▶ PROVIDED DATA
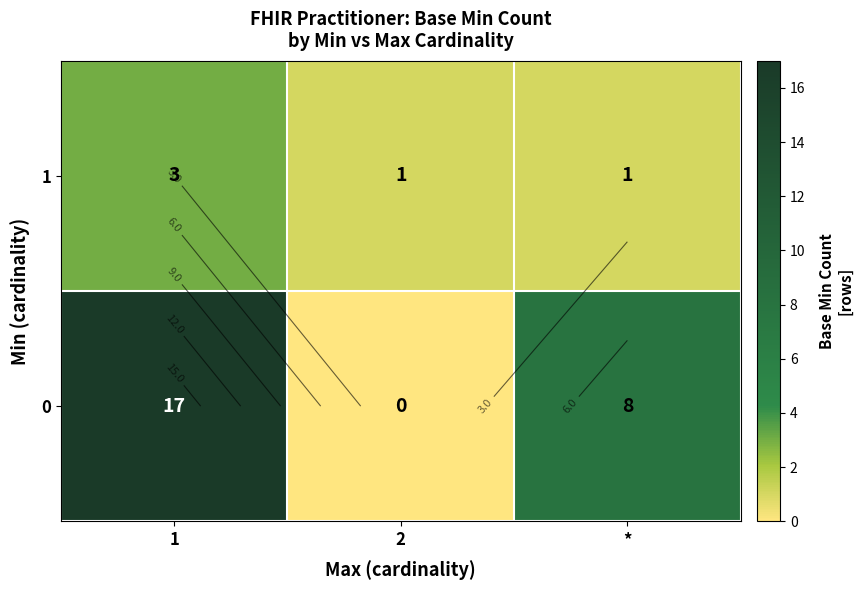

What is the difference between the highest and lowest values at 1?

14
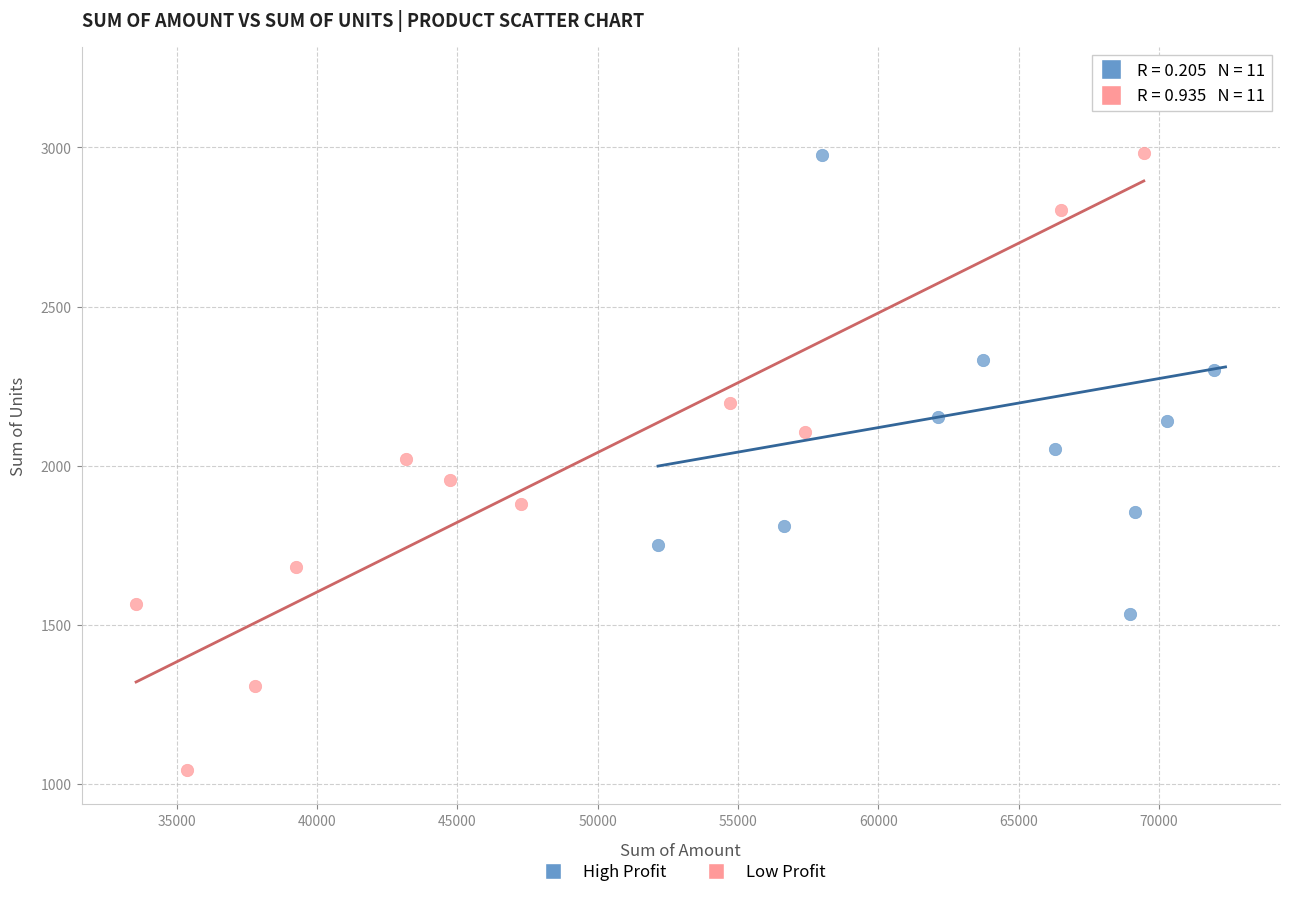

Which series has the largest Y range (max minus min)?

Low Profit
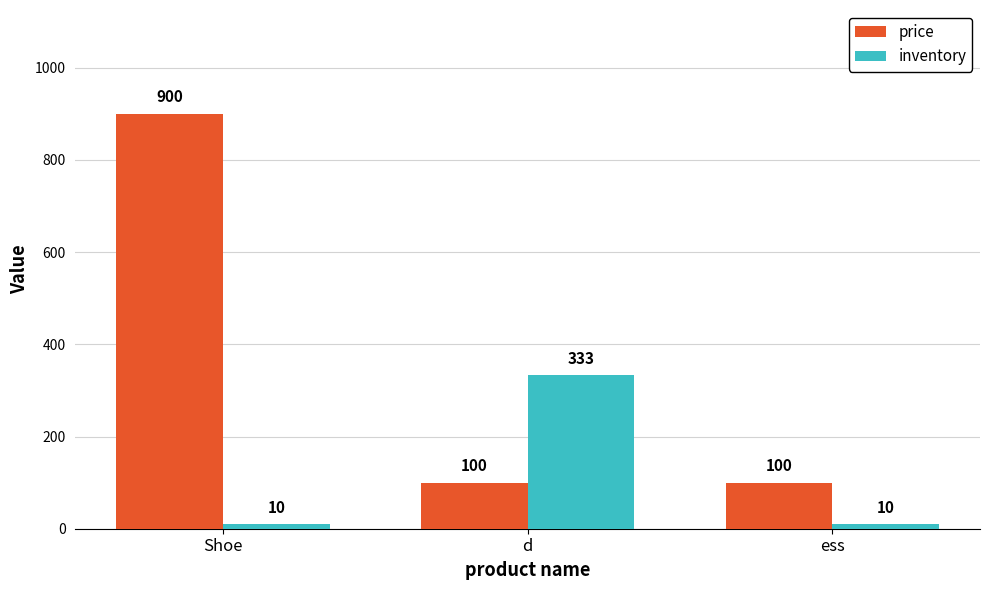

Between Shoe and ess, which series saw the biggest shift?

price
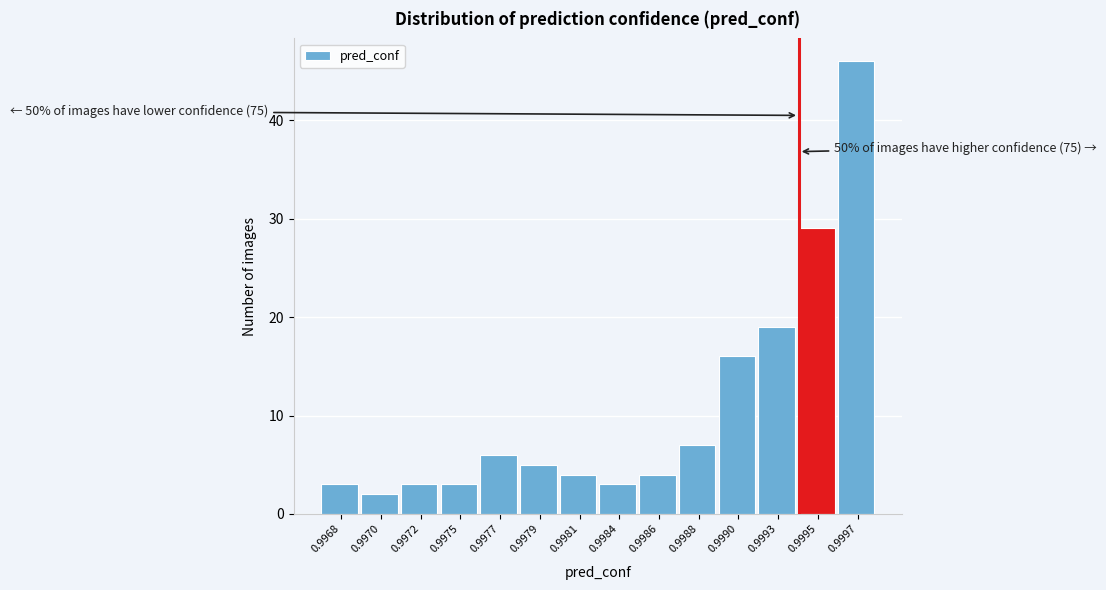

Reading left to right, extract all data points from this chart.

3	2	3	3	6	5	4	3	4	7	16	19	29	46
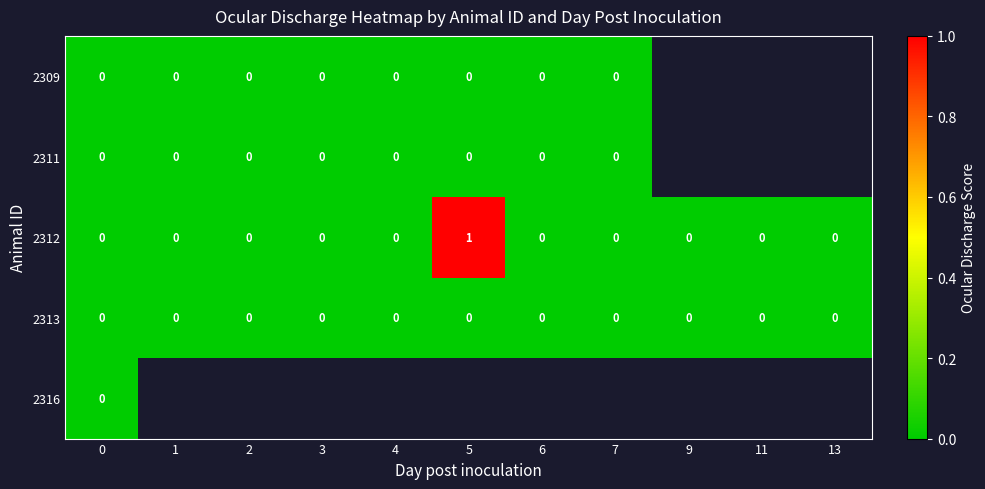

True or false: 2312 has a value of 0.0 at 11.

True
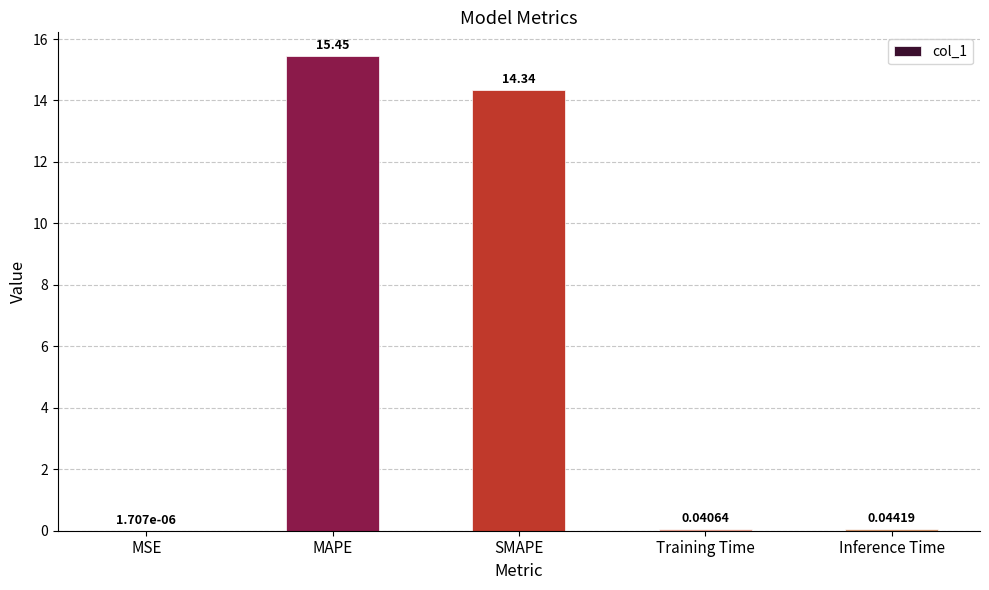

What is the change in value from MAPE to SMAPE?

-1.1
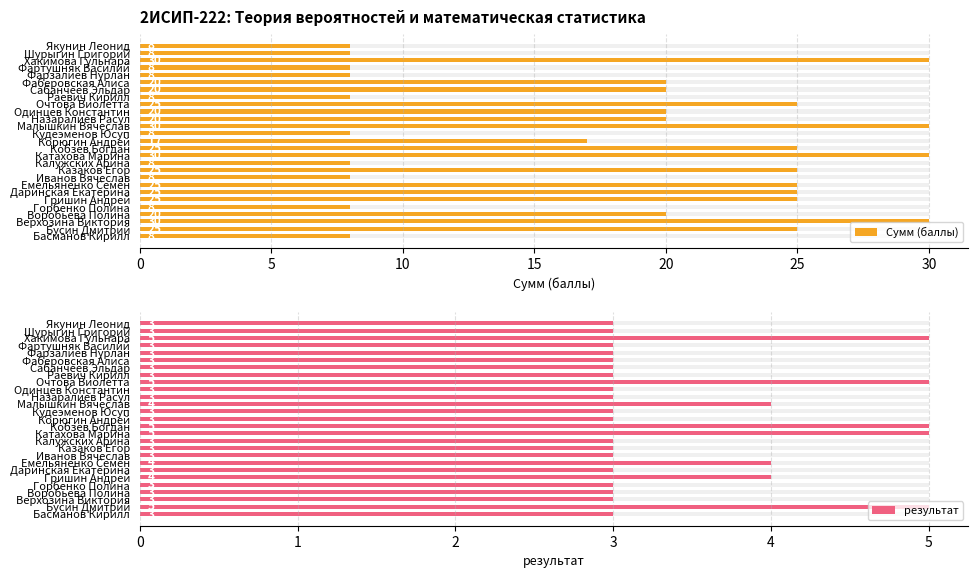

Which series has the largest range (max minus min)?

Сумм (баллы)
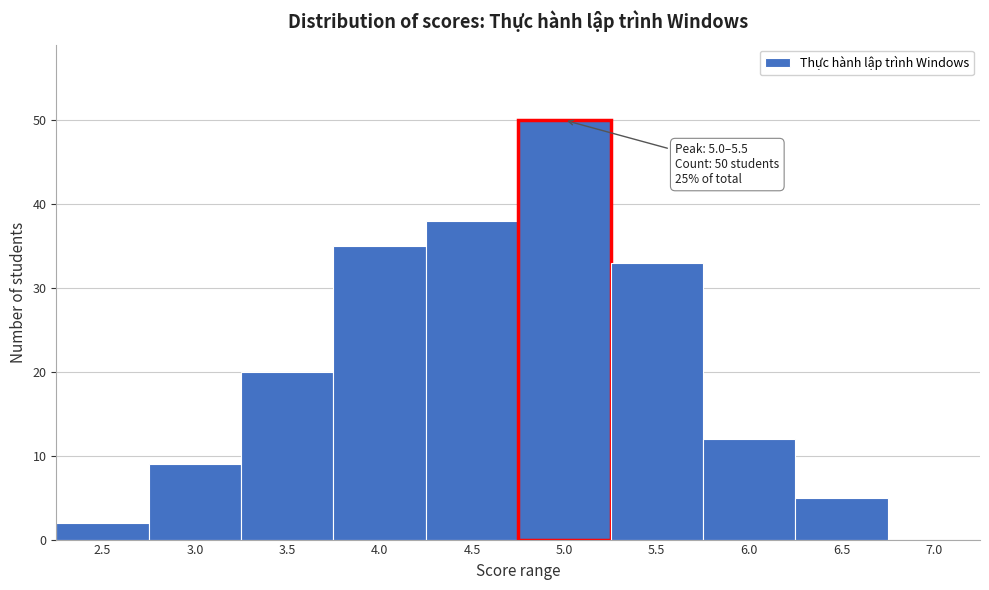

Reading left to right, list all the values displayed in this chart.

2.5=2	3.0=9	3.5=20	4.0=35	4.5=38	5.0=50	5.5=33	6.0=12	6.5=5	7.0=0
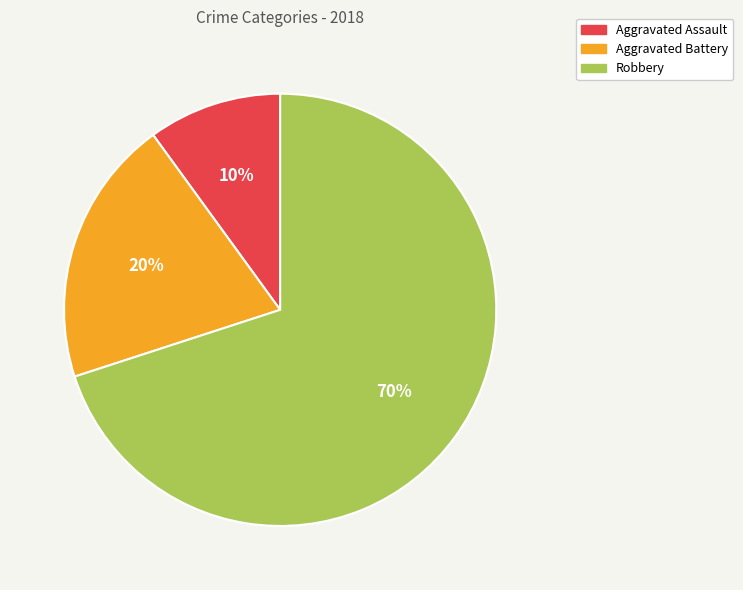

Rank the categories by value from lowest to highest.

Aggravated Assault, Aggravated Battery, Robbery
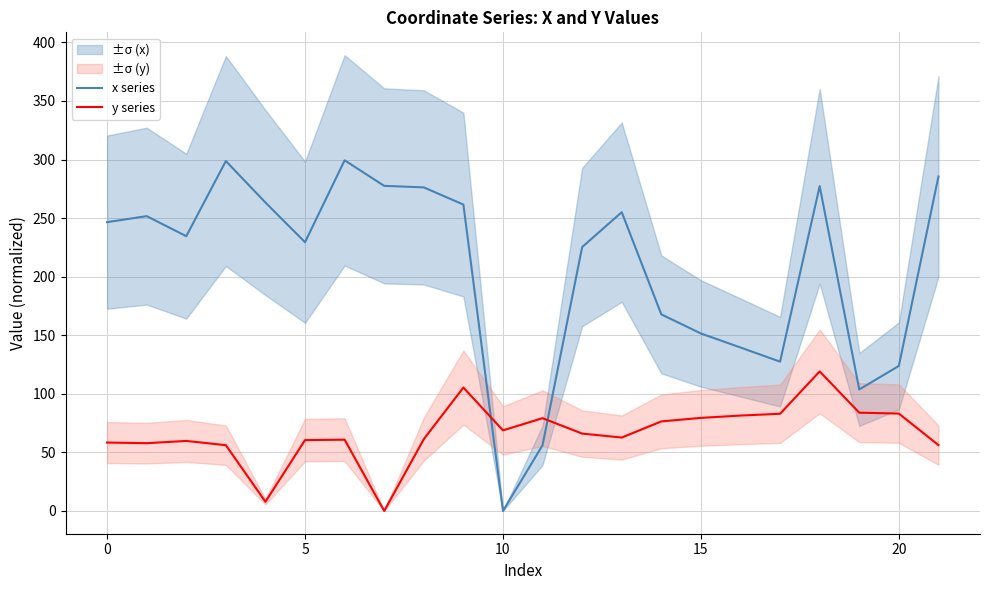

List the series in order of their overall mean, lowest first.

y series, x series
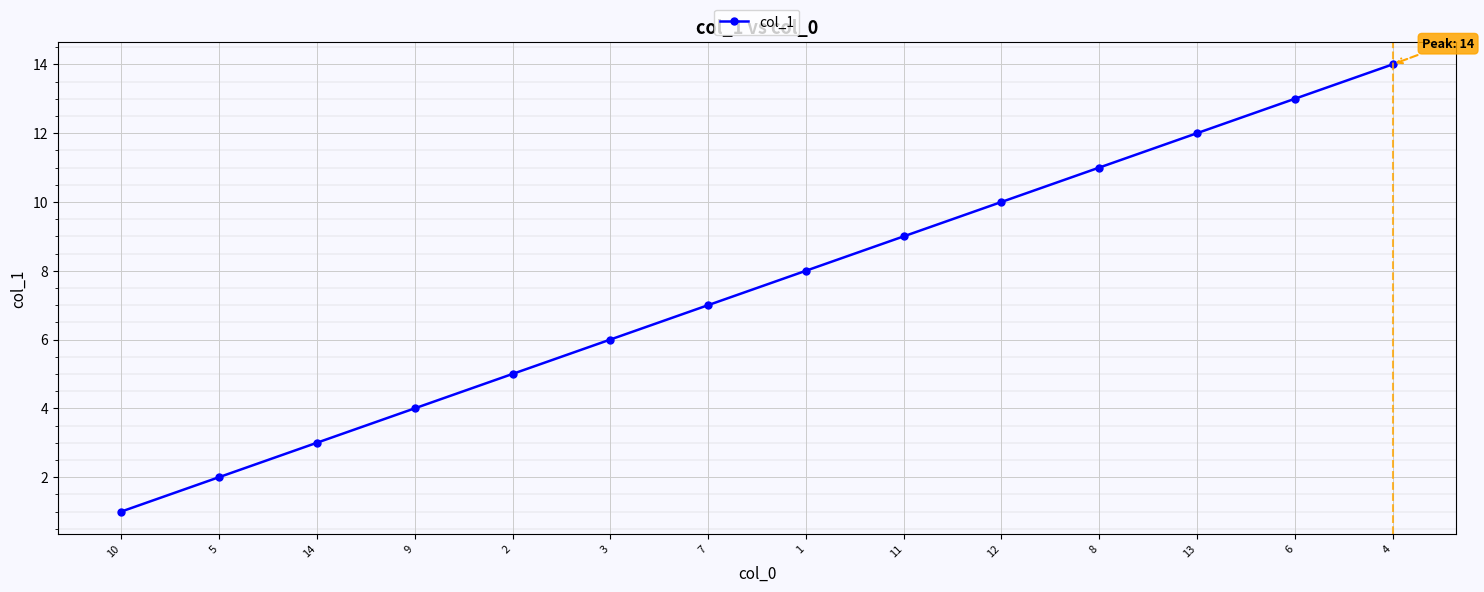

What is the change in value from 5 to 11?

+7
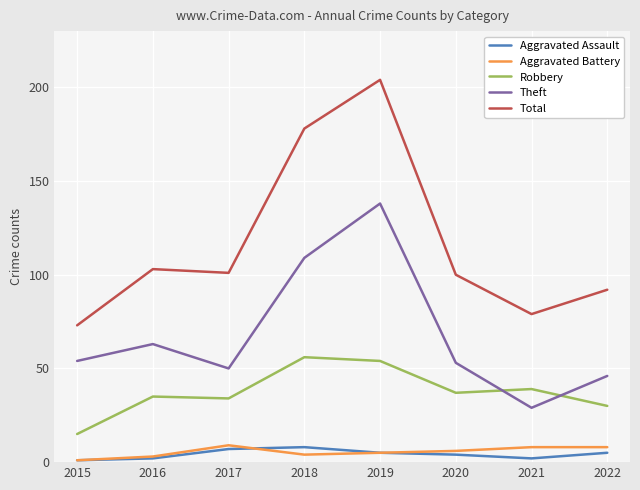

What is the greatest value displayed?

204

▶ DIRECTIVE
Copy the listing word for word, from its first line through the line that contains "Rank the categories", including that line. Leave out the pictures.

▶ ANSWER TO THIS PROBLEM
What is the difference between the highest and lowest values at 1?

14

Which series has the largest Y range (max minus min)?

Low Profit

Between Shoe and ess, which series saw the biggest shift?

price

Reading left to right, extract all data points from this chart.

3	2	3	3	6	5	4	3	4	7	16	19	29	46

True or false: 2312 has a value of 0.0 at 11.

True

What is the change in value from MAPE to SMAPE?

-1.1

Which series has the largest range (max minus min)?

Сумм (баллы)

Reading left to right, list all the values displayed in this chart.

2.5=2	3.0=9	3.5=20	4.0=35	4.5=38	5.0=50	5.5=33	6.0=12	6.5=5	7.0=0

Rank the categories by value from lowest to highest.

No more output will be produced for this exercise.